Chicago — Systemic pharmaceuticals — from cyclosporine to methotrexate and everything in between — retain a relevant role in the treatment of psoriasis despite today's seemingly all encompassing focus on biologics.
"These older medications still are relevant, and still have a place in our treatment armamentarium for two reasons. First because it is not always possible to deliver a biologic to a patient who has psoriasis, and second not every patient benefits from the use of biologics," says Bruce E. Strober, M.D., Ph.D., assistant professor of dermatology, NYU School of Medicine, New York. Dr. Strober advocated for the appropriate use of conventional systemics for psoriasis at the American Academy of Dermatology's Academy '05 here.
One roadblock to the delivery of biologics is their cost.
Others who are obvious candidates for systemics are those who have contraindications to biologics, Dr. Strober points out.
Additionally, patients who have some form of immunodeficiency shouldn't receive alefacept and patients who have solid tumor or lymphoreticular cancers shouldn't receive any of the biologics, according to Dr. Strober.
Reasons for systemics
"We just don't have the data as to the safety of these newer drugs for people who have a recent history of cancer," he says. "In those instances we have to turn to drugs that we believe are safer in patients that we know have a history of malignancies. One of those drugs is acitretin. In some cases, the appropriate choice is methotrexate. So there are multiple clinical scenarios when patients shouldn't be on biologics," he stresses.
Another reason systemics remain a vital ingredient in psoriasis treatment is that not all patients get complete clearance on monotherapy with a drug such as etanercept, he says.
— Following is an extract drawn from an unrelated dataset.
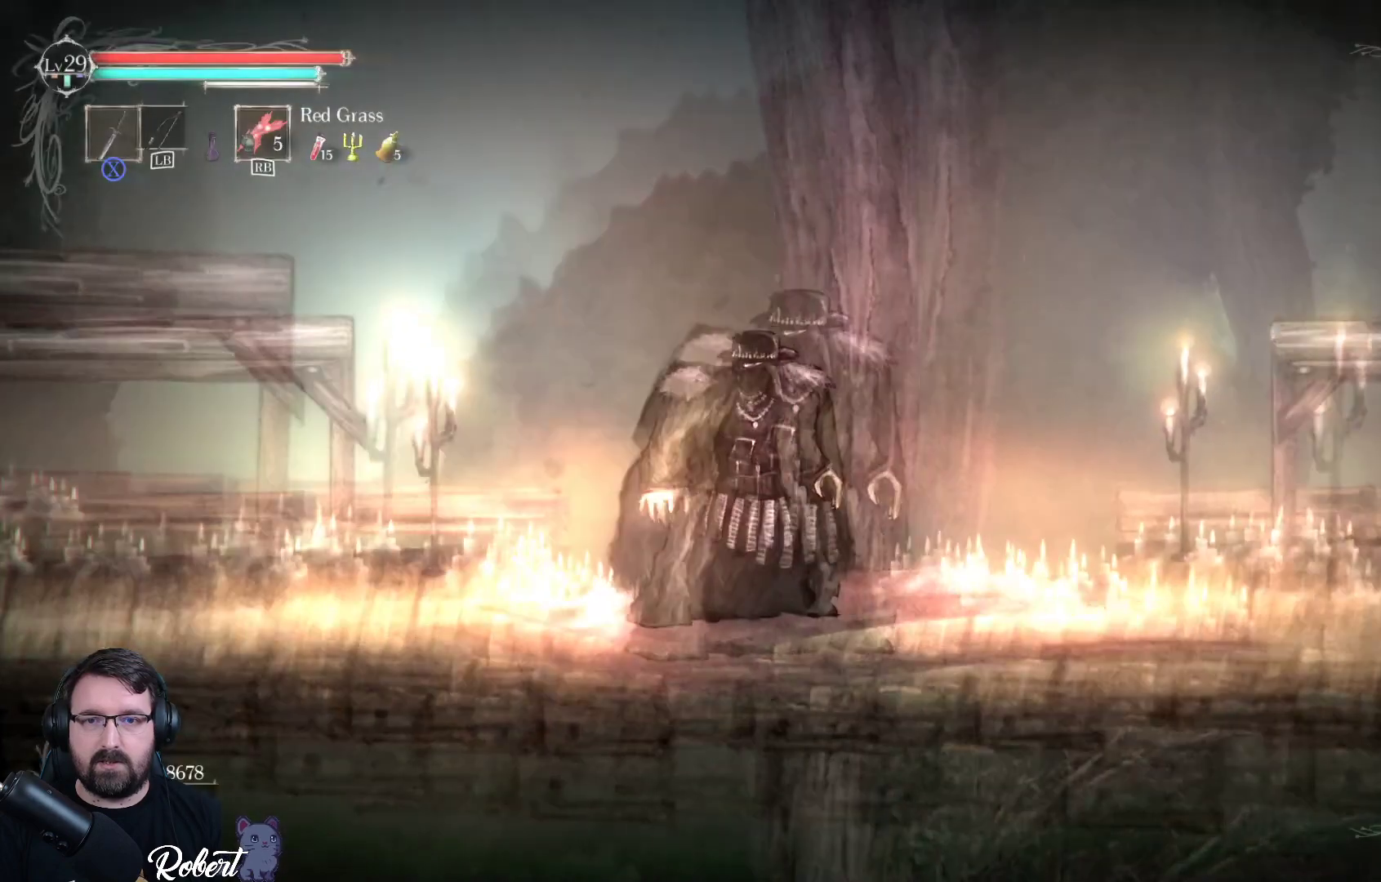
{"buttons": [], "left_stick": "left", "right_stick": "center", "events": []}
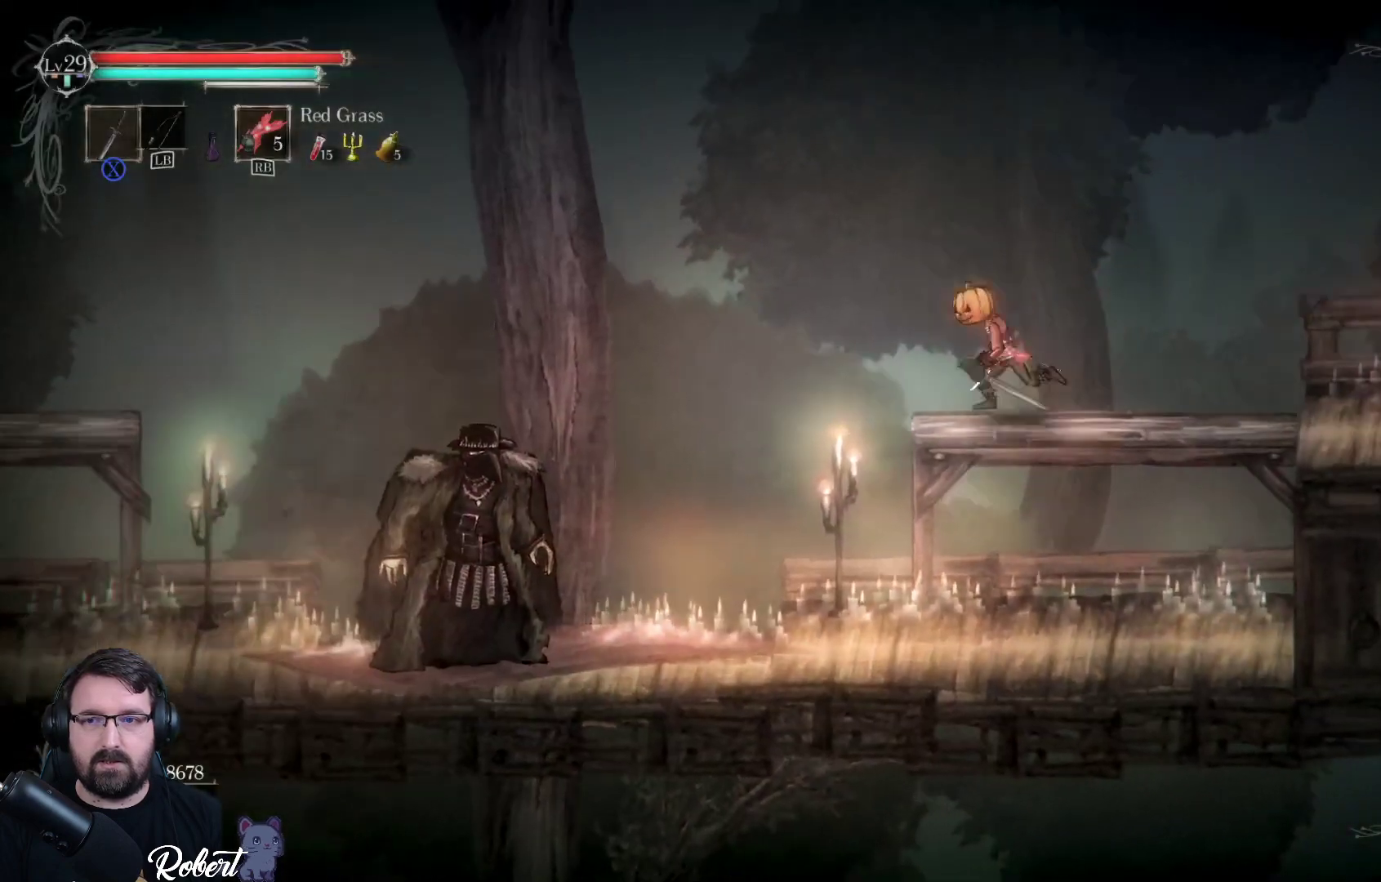
{"buttons": [], "left_stick": "left", "right_stick": "center", "events": []}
"In those instances we need to add a second medication, and sometimes the second medication is methotrexate or cyclosporine," Dr. Strober says. He is currently collecting data on the combination use of cyclosporine and etanercept in his own practice, and plans to submit the data for publication in the future. He points out that a lack of formal studies exploring the use of systemics in combination with biologics makes it necessary for dermatologists to rely on anecdotal evidence to make treatment decisions until further evidence is in.
"For example," he says, "There are no large formal studies looking at the combined use of cyclosporine with either etanercept or efalizumab."
One bit of direction exists in the form of the etanercept labeling, which Dr. Strober points out, allows for the use of methotrexate in combination with etanercept for people with psoriatic arthritis or rheumatoid arthritis.
In his practice, often when psoriasis patients are not clearing on etanercept or efalizumab monotherapy, Dr. Strober adds a lower dose of either cyclosporine or methotrexate.
"With cyclosporine, this could be a dose of perhaps 2 milligrams per kilogram per day or in the case of methotrexate a dose of 7.5 to 12.5 mg per week," he says. "I always add low dose methotrexate - about 10 mg per week - to infliximab to prolong its duration of efficacy."
Naturally, when these drugs are added, the patient's history and any potential contraindications to these older therapies must be taken into consideration.
"And the monitoring of those older drugs in terms of what their potential risks are to the patient has to be instituted as well," he says.